Guangdong-Hong Kong-Macao Greater Bay Area Center for Brain Science and Brain-Inspired Intelligence, Guangzhou, China.
BMC Psychol. 2025 May 10;13(1):496. doi: 10.1186/s40359-025-02826-6.
The aim of this study was to utilize network analysis to explore the interconnections among anxiety, depressive, and insomnia symptoms in depressed patients in China.
The study included two surveys, the baseline survey was conducted from May 18, 2020 to June 18, 2020, and the follow-up survey was conducted 5 months later. A total of 4476 patients completed the baseline survey, and 1877 of them completed the follow-up survey. Depression symptoms were evaluated using the 9-item Patient Health Questionnaire-9 (PHQ-9), anxiety symptoms were evaluated using the 7-item Generalized Anxiety Disorder (GAD-7), and insomnia symptoms were evaluated using the 7-item Insomnia Severity Index (ISI).
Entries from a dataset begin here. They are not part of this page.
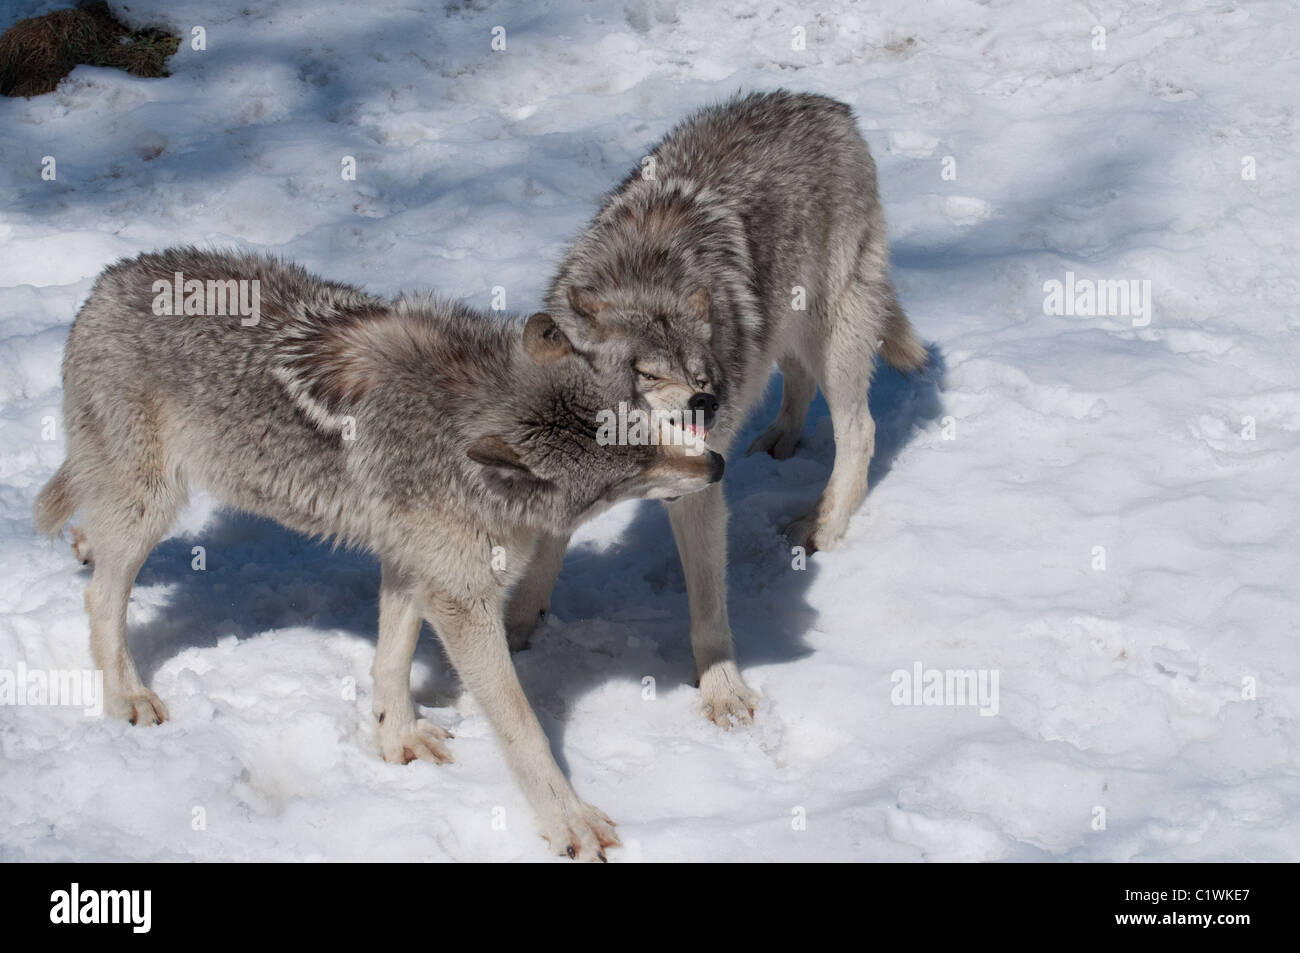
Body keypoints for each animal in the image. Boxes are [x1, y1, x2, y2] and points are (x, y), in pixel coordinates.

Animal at [33, 247, 724, 860]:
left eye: (641, 423)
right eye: (624, 477)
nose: (716, 464)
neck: (454, 420)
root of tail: (106, 282)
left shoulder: (414, 565)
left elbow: (391, 661)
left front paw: (397, 739)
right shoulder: (463, 600)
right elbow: (523, 729)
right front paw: (568, 821)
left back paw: (85, 546)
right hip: (151, 507)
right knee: (100, 598)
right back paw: (126, 696)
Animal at [505, 90, 927, 726]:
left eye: (700, 376)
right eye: (647, 373)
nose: (708, 403)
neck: (646, 278)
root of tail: (829, 104)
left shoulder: (699, 491)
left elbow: (708, 606)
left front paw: (723, 691)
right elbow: (539, 568)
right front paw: (512, 637)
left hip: (833, 333)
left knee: (861, 430)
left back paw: (822, 525)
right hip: (791, 326)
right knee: (795, 377)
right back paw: (779, 440)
The centrality indices are utilized in the network analysis, and using Network Comparison Test (NCT) to evaluate the differences between the network structures at two different time points.
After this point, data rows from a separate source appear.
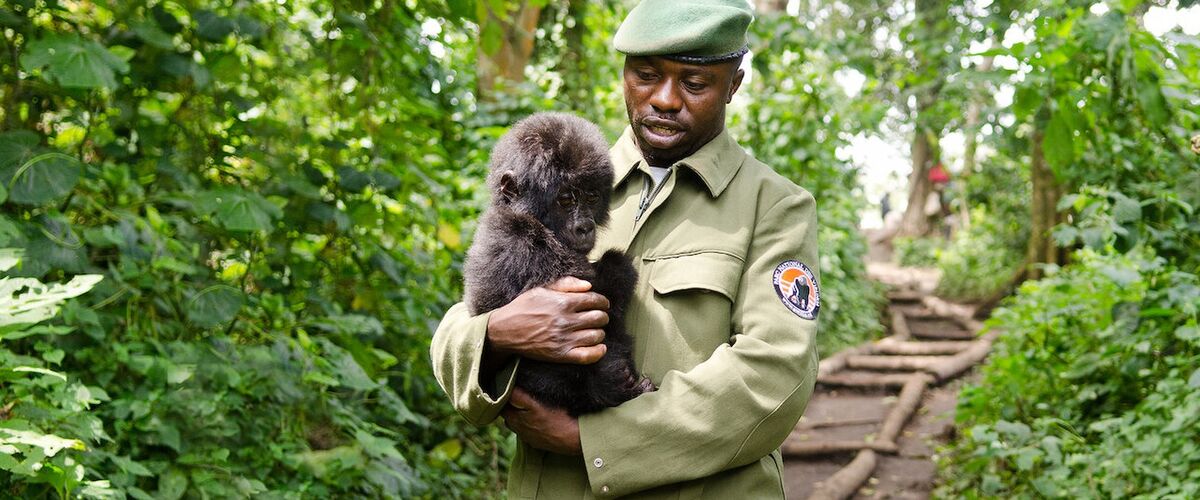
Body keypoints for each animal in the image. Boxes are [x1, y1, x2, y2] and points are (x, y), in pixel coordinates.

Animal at [465, 110, 652, 414]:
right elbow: (603, 294)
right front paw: (617, 265)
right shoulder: (524, 244)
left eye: (591, 197)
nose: (585, 227)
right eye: (566, 199)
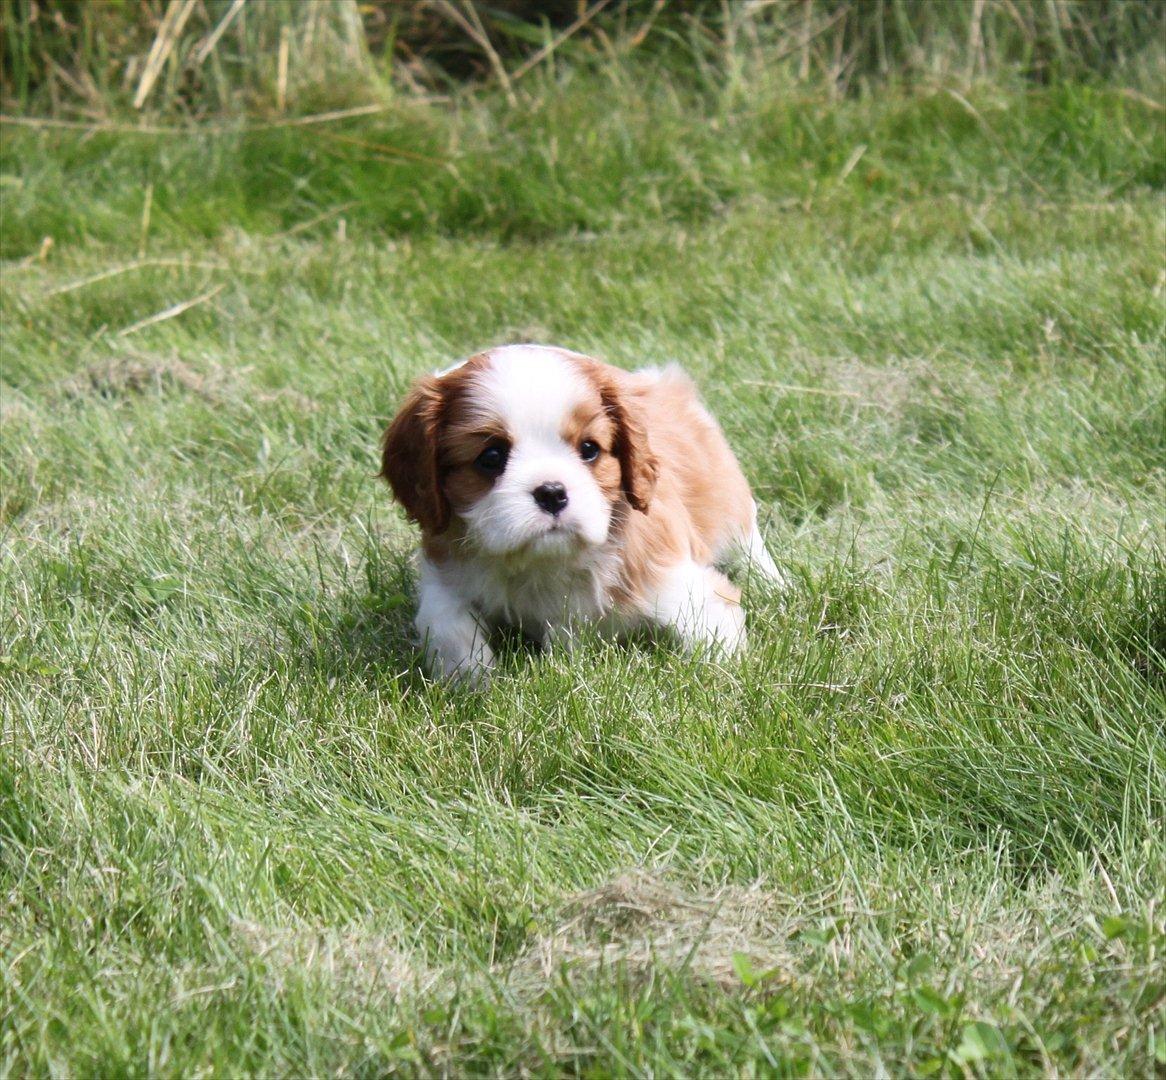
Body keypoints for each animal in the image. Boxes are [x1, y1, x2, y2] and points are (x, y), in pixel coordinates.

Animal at [380, 347, 783, 685]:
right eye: (491, 457)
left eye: (589, 449)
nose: (552, 492)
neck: (548, 563)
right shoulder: (445, 573)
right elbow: (445, 622)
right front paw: (470, 680)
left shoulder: (680, 586)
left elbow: (715, 640)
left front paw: (725, 682)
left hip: (728, 499)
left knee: (749, 541)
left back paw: (773, 584)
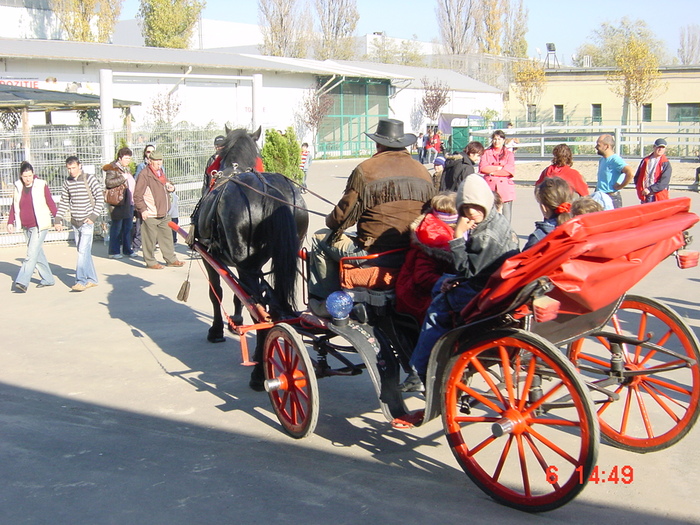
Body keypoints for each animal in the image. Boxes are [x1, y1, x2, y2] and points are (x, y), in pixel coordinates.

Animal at [194, 126, 308, 386]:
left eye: (213, 160)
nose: (208, 177)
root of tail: (274, 191)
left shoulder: (210, 257)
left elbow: (216, 293)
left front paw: (216, 330)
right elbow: (237, 296)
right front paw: (235, 320)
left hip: (247, 265)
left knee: (261, 312)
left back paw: (260, 373)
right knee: (270, 306)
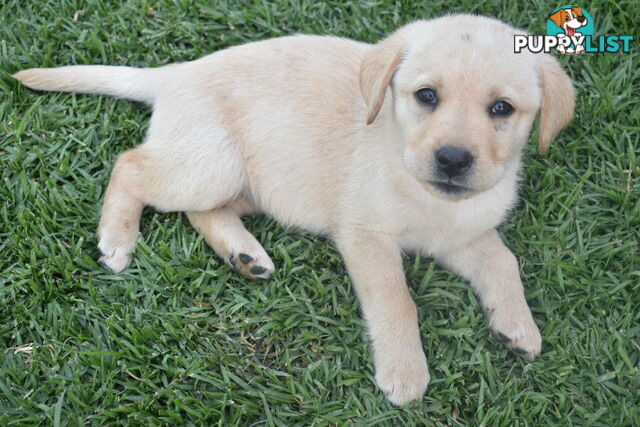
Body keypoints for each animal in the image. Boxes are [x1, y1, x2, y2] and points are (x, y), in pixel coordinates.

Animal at [13, 15, 576, 406]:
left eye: (502, 108)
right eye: (426, 96)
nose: (454, 159)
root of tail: (174, 74)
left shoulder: (463, 233)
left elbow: (504, 261)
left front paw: (517, 326)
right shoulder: (365, 235)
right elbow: (397, 300)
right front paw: (404, 371)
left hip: (253, 182)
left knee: (200, 211)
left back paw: (244, 255)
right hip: (211, 163)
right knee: (130, 164)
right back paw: (117, 238)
Network analysis revealed that the central symptom value was ISI5 ("Interfere with your daily functioning") in the baseline networks and ISI4 ("Worried/distressed") in the follow-up networks, the symptom with the bridge symptom value in both networks was PHQ9-3 ("Sleep"). The NCT results revealed no significant differences in edge weights and global strength among participants who completed both baseline and follow-up surveys.
Our results suggest that central symptom (e.g., "Interfere with your daily functioning","Worried/distressed") and bridge symptom PHQ9-3 ("Sleep") can be prioritized as a target for intervention and treatment in patients with depression.
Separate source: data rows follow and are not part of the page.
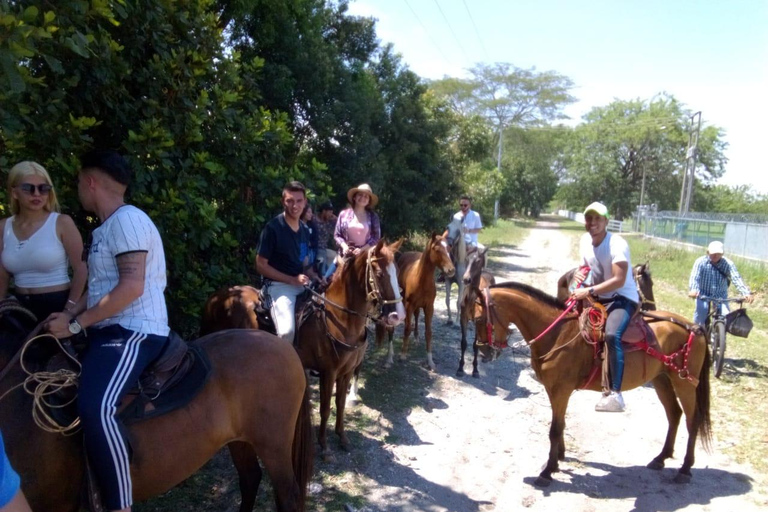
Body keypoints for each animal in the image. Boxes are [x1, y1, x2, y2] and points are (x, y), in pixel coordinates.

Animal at [204, 240, 408, 460]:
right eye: (379, 273)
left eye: (396, 271)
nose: (398, 316)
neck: (338, 318)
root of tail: (216, 296)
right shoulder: (329, 373)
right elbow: (326, 408)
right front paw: (324, 446)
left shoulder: (345, 373)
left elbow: (341, 404)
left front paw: (342, 437)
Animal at [378, 234, 456, 370]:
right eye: (437, 249)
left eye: (449, 248)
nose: (451, 270)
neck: (422, 280)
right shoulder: (409, 305)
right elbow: (407, 328)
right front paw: (403, 354)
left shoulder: (429, 307)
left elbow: (428, 332)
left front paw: (430, 360)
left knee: (417, 315)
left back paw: (416, 337)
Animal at [474, 284, 712, 488]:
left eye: (478, 318)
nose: (484, 350)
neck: (557, 332)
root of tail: (695, 328)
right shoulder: (554, 391)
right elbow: (560, 425)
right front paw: (557, 460)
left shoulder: (561, 391)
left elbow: (555, 429)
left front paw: (548, 471)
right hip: (661, 379)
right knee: (674, 414)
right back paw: (661, 458)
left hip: (684, 383)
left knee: (692, 421)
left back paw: (685, 469)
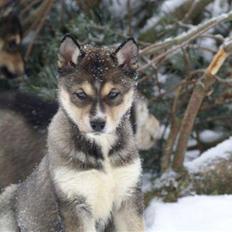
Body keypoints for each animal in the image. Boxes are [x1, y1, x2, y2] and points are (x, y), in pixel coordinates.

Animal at [0, 35, 144, 232]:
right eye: (81, 94)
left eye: (113, 94)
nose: (98, 123)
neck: (102, 150)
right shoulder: (75, 203)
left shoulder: (127, 195)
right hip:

本研究旨在利用网络分析探索中国抑郁症患者焦虑、抑郁和失眠症状之间的相互联系。
该研究包括两项调查,基线调查于2020年5月18日至2020年6月18日进行,随访调查在5个月后进行。共有4476名患者完成了基线调查,其中1877名完成了随访调查。使用9项患者健康问卷-9(PHQ-9)评估抑郁症状,使用7项广泛性焦虑障碍量表(GAD-7)评估焦虑症状,使用7项失眠严重程度指数(ISI)评估失眠症状。在网络分析中使用中心性指标,并使用网络比较测试(NCT)评估两个不同时间点网络结构之间的差异。
网络分析显示,基线网络中的中心症状值为ISI5(“干扰你的日常功能”),随访网络中的中心症状值为ISI4(“担心/苦恼”),两个网络中具有桥梁症状值的症状均为PHQ9-3(“睡眠”)。NCT结果显示,完成基线和随访调查的参与者在边权重和全局强度方面没有显著差异。
我们的结果表明,中心症状(如“干扰你的日常功能”、“担心/苦恼”)和桥梁症状PHQ9-3(“睡眠”)可作为抑郁症患者干预和治疗的优先目标。